Exercise directions
Every line holding the string "problemas" is to be copied from the entries below.

Source records
------------------------------------------------------------------------
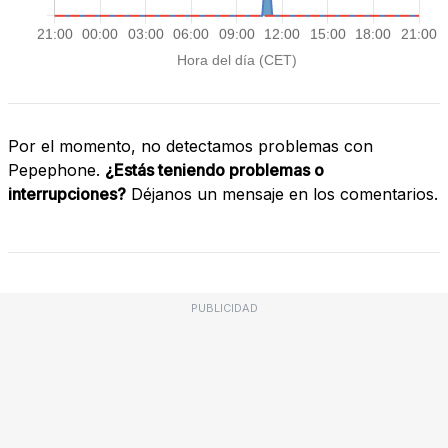
Por el momento, no detectamos problemas con
Pepephone.
¿Estás teniendo problemas o
interrupciones?
Déjanos un mensaje en los comentarios.
PUBLICIDAD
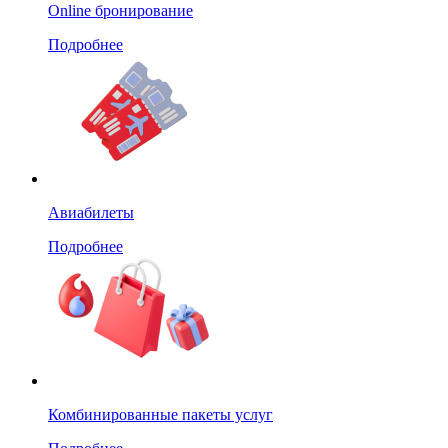
Online бронирование
Подробнее
Авиабилеты
Подробнее
Комбинированные пакеты услуг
------------------------------------------------------------------------
Output below
Por el momento, no detectamos problemas con
¿Estás teniendo problemas o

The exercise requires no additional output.